● EXERCISE DIRECTIONS: Write out every one of the lines below word for word, in the same order.

--- BEGIN MATERIAL FOR THIS EXERCISE ---

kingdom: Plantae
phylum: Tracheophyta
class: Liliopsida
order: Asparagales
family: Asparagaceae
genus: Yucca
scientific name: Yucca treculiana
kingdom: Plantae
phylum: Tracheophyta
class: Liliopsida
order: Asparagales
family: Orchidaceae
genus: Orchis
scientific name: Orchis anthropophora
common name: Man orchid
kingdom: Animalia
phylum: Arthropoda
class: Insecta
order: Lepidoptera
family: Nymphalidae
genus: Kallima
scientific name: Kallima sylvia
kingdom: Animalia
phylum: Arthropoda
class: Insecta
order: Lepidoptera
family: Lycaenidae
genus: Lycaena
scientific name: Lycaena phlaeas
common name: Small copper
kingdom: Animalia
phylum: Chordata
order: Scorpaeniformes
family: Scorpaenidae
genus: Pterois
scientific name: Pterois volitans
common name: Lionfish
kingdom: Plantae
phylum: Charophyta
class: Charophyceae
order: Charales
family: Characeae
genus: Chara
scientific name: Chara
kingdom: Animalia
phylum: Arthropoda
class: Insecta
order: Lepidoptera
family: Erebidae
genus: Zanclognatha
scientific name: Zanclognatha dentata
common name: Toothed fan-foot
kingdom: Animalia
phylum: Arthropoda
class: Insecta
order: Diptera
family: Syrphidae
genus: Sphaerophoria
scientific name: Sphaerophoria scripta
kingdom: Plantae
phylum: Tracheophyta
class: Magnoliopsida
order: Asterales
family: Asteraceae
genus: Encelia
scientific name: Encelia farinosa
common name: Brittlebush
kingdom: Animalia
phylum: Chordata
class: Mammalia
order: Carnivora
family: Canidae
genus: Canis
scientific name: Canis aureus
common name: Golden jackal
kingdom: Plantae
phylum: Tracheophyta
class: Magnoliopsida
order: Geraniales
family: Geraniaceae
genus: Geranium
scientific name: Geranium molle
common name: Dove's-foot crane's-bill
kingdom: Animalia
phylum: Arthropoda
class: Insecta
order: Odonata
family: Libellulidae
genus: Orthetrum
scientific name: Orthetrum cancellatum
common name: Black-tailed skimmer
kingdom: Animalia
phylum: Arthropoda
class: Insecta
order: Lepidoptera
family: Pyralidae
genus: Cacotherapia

--- END MATERIAL FOR THIS EXERCISE ---

● ANSWER FOR THE TASK:
kingdom: Plantae
phylum: Tracheophyta
class: Liliopsida
order: Asparagales
family: Asparagaceae
genus: Yucca
scientific name: Yucca treculiana
kingdom: Plantae
phylum: Tracheophyta
class: Liliopsida
order: Asparagales
family: Orchidaceae
genus: Orchis
scientific name: Orchis anthropophora
common name: Man orchid
kingdom: Animalia
phylum: Arthropoda
class: Insecta
order: Lepidoptera
family: Nymphalidae
genus: Kallima
scientific name: Kallima sylvia
kingdom: Animalia
phylum: Arthropoda
class: Insecta
order: Lepidoptera
family: Lycaenidae
genus: Lycaena
scientific name: Lycaena phlaeas
common name: Small copper
kingdom: Animalia
phylum: Chordata
order: Scorpaeniformes
family: Scorpaenidae
genus: Pterois
scientific name: Pterois volitans
common name: Lionfish
kingdom: Plantae
phylum: Charophyta
class: Charophyceae
order: Charales
family: Characeae
genus: Chara
scientific name: Chara
kingdom: Animalia
phylum: Arthropoda
class: Insecta
order: Lepidoptera
family: Erebidae
genus: Zanclognatha
scientific name: Zanclognatha dentata
common name: Toothed fan-foot
kingdom: Animalia
phylum: Arthropoda
class: Insecta
order: Diptera
family: Syrphidae
genus: Sphaerophoria
scientific name: Sphaerophoria scripta
kingdom: Plantae
phylum: Tracheophyta
class: Magnoliopsida
order: Asterales
family: Asteraceae
genus: Encelia
scientific name: Encelia farinosa
common name: Brittlebush
kingdom: Animalia
phylum: Chordata
class: Mammalia
order: Carnivora
family: Canidae
genus: Canis
scientific name: Canis aureus
common name: Golden jackal
kingdom: Plantae
phylum: Tracheophyta
class: Magnoliopsida
order: Geraniales
family: Geraniaceae
genus: Geranium
scientific name: Geranium molle
common name: Dove's-foot crane's-bill
kingdom: Animalia
phylum: Arthropoda
class: Insecta
order: Odonata
family: Libellulidae
genus: Orthetrum
scientific name: Orthetrum cancellatum
common name: Black-tailed skimmer
kingdom: Animalia
phylum: Arthropoda
class: Insecta
order: Lepidoptera
family: Pyralidae
genus: Cacotherapia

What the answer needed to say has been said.